Could you repeat the records below exactly, leaving the pictures out?
::: DATASET EXTRACT :::
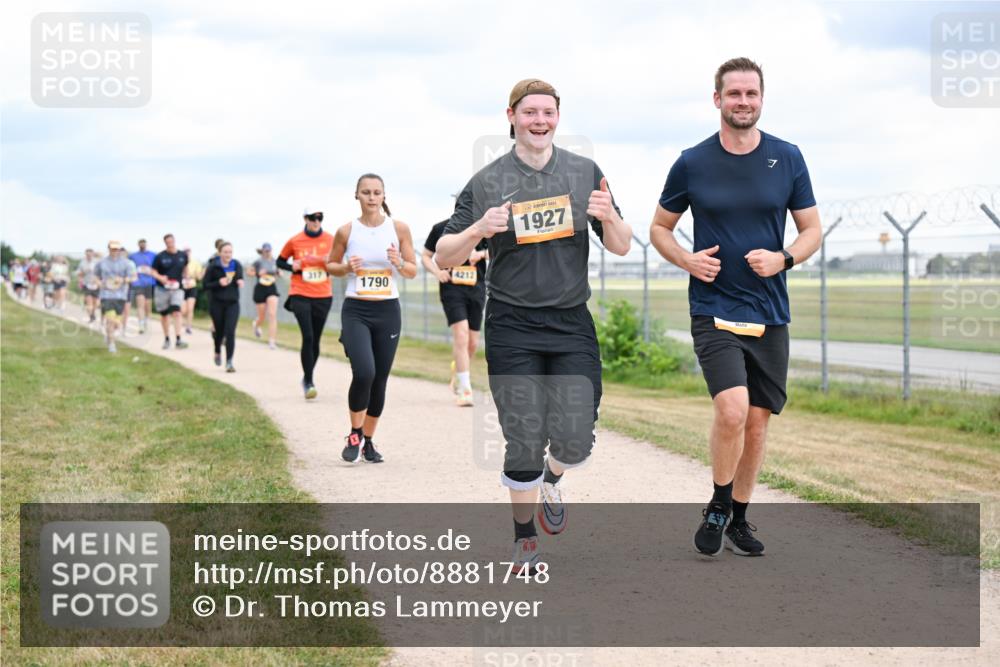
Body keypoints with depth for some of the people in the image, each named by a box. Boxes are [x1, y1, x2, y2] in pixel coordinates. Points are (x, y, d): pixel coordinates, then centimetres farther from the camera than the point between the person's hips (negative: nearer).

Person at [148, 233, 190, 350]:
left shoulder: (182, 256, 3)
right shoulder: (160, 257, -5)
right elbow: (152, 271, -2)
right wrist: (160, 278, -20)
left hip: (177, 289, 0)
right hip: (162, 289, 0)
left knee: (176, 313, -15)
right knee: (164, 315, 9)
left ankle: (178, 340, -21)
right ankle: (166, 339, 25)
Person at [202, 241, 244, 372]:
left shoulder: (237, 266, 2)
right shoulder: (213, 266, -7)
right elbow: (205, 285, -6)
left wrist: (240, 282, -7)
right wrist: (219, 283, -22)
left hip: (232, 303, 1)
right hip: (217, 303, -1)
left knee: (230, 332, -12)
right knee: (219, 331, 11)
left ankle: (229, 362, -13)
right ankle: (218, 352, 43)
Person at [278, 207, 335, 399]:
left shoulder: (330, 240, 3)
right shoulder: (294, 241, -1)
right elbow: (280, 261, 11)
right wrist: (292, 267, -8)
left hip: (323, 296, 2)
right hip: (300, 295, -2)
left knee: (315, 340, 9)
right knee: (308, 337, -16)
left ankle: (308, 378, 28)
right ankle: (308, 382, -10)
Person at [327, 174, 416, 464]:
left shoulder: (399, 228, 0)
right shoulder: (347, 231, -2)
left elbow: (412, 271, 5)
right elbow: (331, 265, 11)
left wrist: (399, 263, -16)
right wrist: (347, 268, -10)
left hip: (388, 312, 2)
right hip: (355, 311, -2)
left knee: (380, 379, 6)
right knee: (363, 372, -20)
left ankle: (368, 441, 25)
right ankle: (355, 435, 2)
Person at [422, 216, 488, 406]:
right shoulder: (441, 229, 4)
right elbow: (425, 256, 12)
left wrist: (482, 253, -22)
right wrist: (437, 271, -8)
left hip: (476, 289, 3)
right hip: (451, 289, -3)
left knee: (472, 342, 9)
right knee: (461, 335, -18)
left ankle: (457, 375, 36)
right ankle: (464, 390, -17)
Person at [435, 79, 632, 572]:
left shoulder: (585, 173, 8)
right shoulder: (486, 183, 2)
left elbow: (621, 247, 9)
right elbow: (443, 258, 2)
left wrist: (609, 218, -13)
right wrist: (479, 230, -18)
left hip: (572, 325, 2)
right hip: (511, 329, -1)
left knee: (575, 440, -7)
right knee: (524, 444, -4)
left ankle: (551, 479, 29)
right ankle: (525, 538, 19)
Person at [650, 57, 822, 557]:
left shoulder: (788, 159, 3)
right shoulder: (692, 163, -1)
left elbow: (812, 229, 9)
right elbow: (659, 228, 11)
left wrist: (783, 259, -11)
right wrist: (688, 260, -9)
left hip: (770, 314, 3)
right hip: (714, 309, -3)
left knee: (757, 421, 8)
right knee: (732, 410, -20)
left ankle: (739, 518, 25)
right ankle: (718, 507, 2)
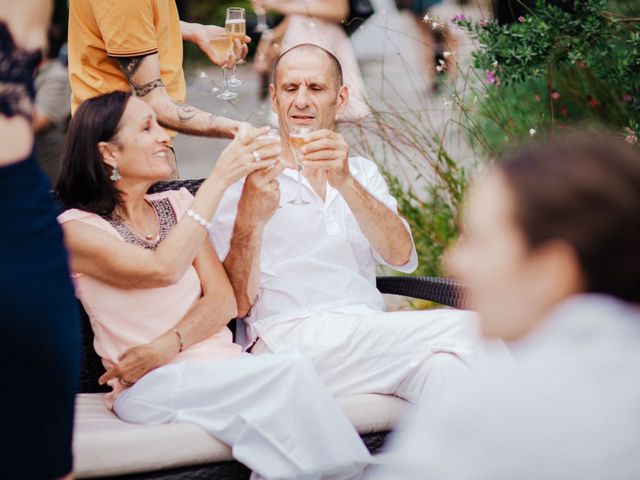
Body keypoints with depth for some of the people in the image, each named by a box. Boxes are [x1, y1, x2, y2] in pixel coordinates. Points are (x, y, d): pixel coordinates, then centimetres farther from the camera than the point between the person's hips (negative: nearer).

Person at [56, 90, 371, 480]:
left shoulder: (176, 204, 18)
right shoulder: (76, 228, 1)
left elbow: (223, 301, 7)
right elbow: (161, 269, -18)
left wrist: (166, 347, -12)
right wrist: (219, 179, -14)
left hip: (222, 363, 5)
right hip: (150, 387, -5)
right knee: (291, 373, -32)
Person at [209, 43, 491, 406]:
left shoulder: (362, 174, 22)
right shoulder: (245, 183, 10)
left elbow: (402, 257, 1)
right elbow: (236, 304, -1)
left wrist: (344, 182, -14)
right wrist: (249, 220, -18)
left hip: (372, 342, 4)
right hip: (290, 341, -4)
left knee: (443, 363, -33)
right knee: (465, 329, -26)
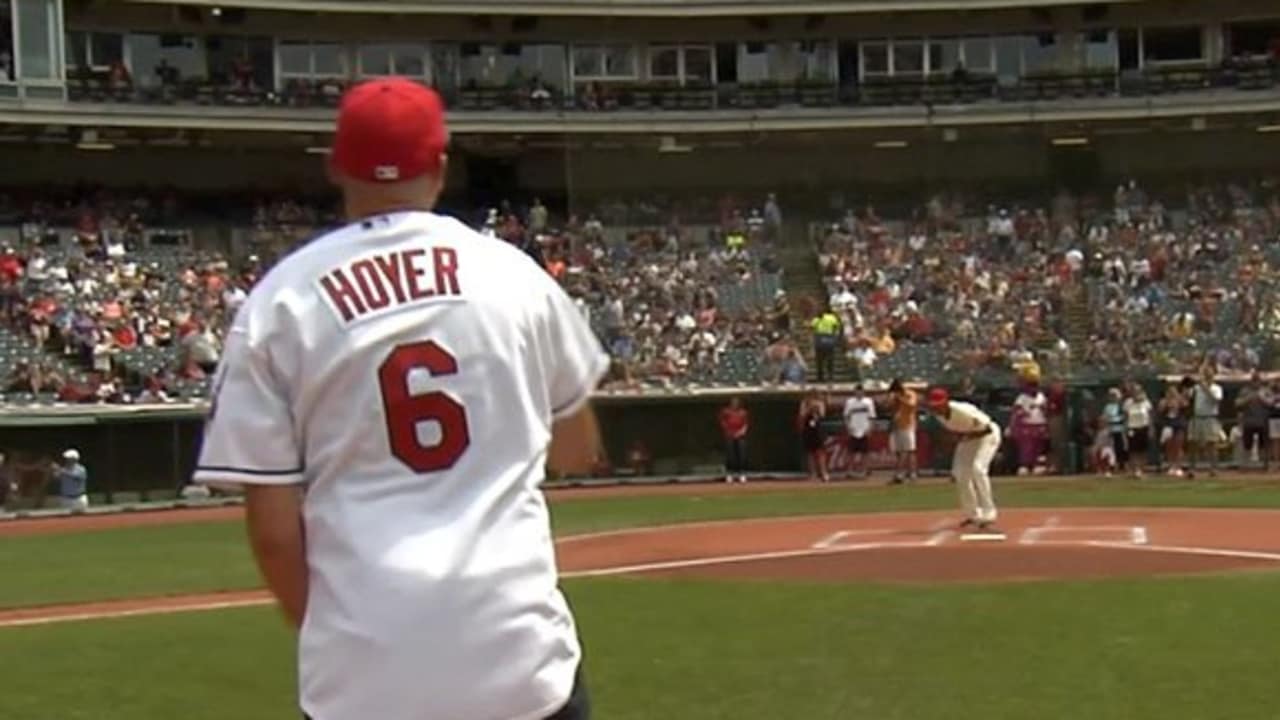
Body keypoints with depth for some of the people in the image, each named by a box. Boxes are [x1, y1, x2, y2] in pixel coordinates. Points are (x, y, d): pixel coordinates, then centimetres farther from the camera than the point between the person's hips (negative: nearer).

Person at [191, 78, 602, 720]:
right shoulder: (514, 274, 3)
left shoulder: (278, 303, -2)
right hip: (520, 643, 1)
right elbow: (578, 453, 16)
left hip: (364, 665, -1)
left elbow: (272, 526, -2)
:::
* [REPLY]
Body keypoints with depth for some of the people in the image, each named by a box. Boxes are [x1, y1, x2, y2] in pixel coordinates. Points are (x, y, d): pixel coordinates, then centimetres farther from the camera than the point between the person's hips (negative: nearer).

Person at [148, 233, 190, 350]:
left shoulder: (182, 256, 3)
right shoulder: (160, 257, -5)
right elbow: (152, 271, -2)
right wrist: (160, 278, -20)
left hip: (177, 289, 0)
right hip: (162, 289, 0)
left knee: (176, 313, -15)
right knee: (164, 315, 9)
left ankle: (178, 340, -21)
right ankle: (166, 339, 25)
Person at [202, 241, 244, 372]:
left shoulder: (237, 266, 2)
right shoulder: (213, 266, -7)
right elbow: (205, 285, -6)
left wrist: (240, 282, -7)
right wrist: (219, 283, -22)
left hip: (232, 303, 1)
right hip: (217, 303, -1)
left knee: (230, 332, -12)
right knee: (219, 331, 11)
left ankle: (229, 362, -13)
right ankle: (218, 352, 43)
Person at [278, 207, 335, 399]:
left shoulder: (330, 240, 3)
right shoulder: (294, 241, -1)
right elbow: (280, 261, 11)
right wrist: (292, 267, -8)
left hip: (323, 296, 2)
right hip: (300, 295, -2)
left knee: (315, 340, 9)
right knee: (308, 337, -16)
left ankle: (308, 378, 28)
right ankle: (308, 382, -10)
Person at [327, 174, 416, 464]:
left shoulder: (399, 228, 0)
right shoulder: (347, 231, -2)
left elbow: (412, 271, 5)
right elbow: (331, 265, 11)
left wrist: (399, 263, -16)
right wrist: (347, 268, -10)
left hip: (388, 312, 2)
right hip: (355, 311, -2)
left knee: (380, 379, 6)
right knee: (363, 372, -20)
left ankle: (368, 441, 25)
right ankle: (355, 435, 2)
Person at [422, 216, 488, 406]:
right shoulder: (441, 229, 4)
right elbow: (425, 256, 12)
left wrist: (482, 253, -22)
right wrist: (437, 271, -8)
left hip: (476, 289, 3)
right hip: (451, 289, -3)
left knee: (472, 342, 9)
right knee: (461, 335, -18)
left ankle: (457, 375, 36)
right ankle: (464, 390, -17)
Person at [435, 79, 632, 572]:
left shoulder: (585, 173, 8)
right shoulder: (486, 183, 2)
left elbow: (621, 247, 9)
right elbow: (443, 258, 2)
left wrist: (609, 218, -13)
right wrist: (479, 230, -18)
left hip: (572, 325, 2)
right hip: (511, 329, -1)
left knee: (575, 440, -7)
right knee: (524, 444, -4)
left ankle: (551, 479, 29)
right ankle: (525, 538, 19)
Person at [650, 57, 822, 557]:
left shoulder: (788, 159, 3)
right shoulder: (692, 163, -1)
left elbow: (812, 229, 9)
right elbow: (659, 228, 11)
left wrist: (783, 259, -11)
right wrist: (688, 260, -9)
left hip: (770, 314, 3)
right hip: (714, 309, -3)
left knee: (757, 421, 8)
right knee: (732, 410, -20)
left ankle: (739, 518, 25)
right ankle: (718, 507, 2)
Body keypoints with depth for some of the people in the image, each named by a box. Boxes are [x1, y1, x2, y2] in pixel coordinates. Points are (x, y, d): pixel coordinates, then centimetres farther from the camera than the point between the person's hips (negative: nearer).

Person at [56, 90, 371, 480]:
left shoulder: (176, 204, 18)
right shoulder: (76, 228, 1)
left elbow: (223, 301, 7)
right elbow: (161, 269, -18)
left wrist: (166, 347, -12)
right wrist: (219, 179, -14)
left hip: (222, 363, 5)
right hip: (150, 387, -5)
right knee: (291, 373, -32)
Person at [209, 43, 491, 406]:
left shoulder: (362, 174, 22)
right shoulder: (245, 183, 10)
left elbow: (402, 257, 1)
right elbow: (236, 304, -1)
left wrist: (344, 182, -14)
right wrist: (249, 220, -18)
left hip: (372, 342, 4)
right hip: (290, 341, -4)
left knee: (443, 363, -33)
right knee: (465, 329, -26)
Body keypoints with depth for some of the people in the image, each named by a box. Boxes are [x1, y1, x2, y2] in pixel coordinates. Points are (x, y, d): pixel coordinates, then centimetres farther from the camera than the point between the person's hips (negative: nearer).

Person at [191, 78, 602, 720]:
right shoulder: (514, 274, 3)
left shoulder: (278, 303, -2)
right hip: (520, 643, 1)
right elbow: (578, 453, 16)
left hip: (364, 665, -1)
left elbow: (272, 526, -2)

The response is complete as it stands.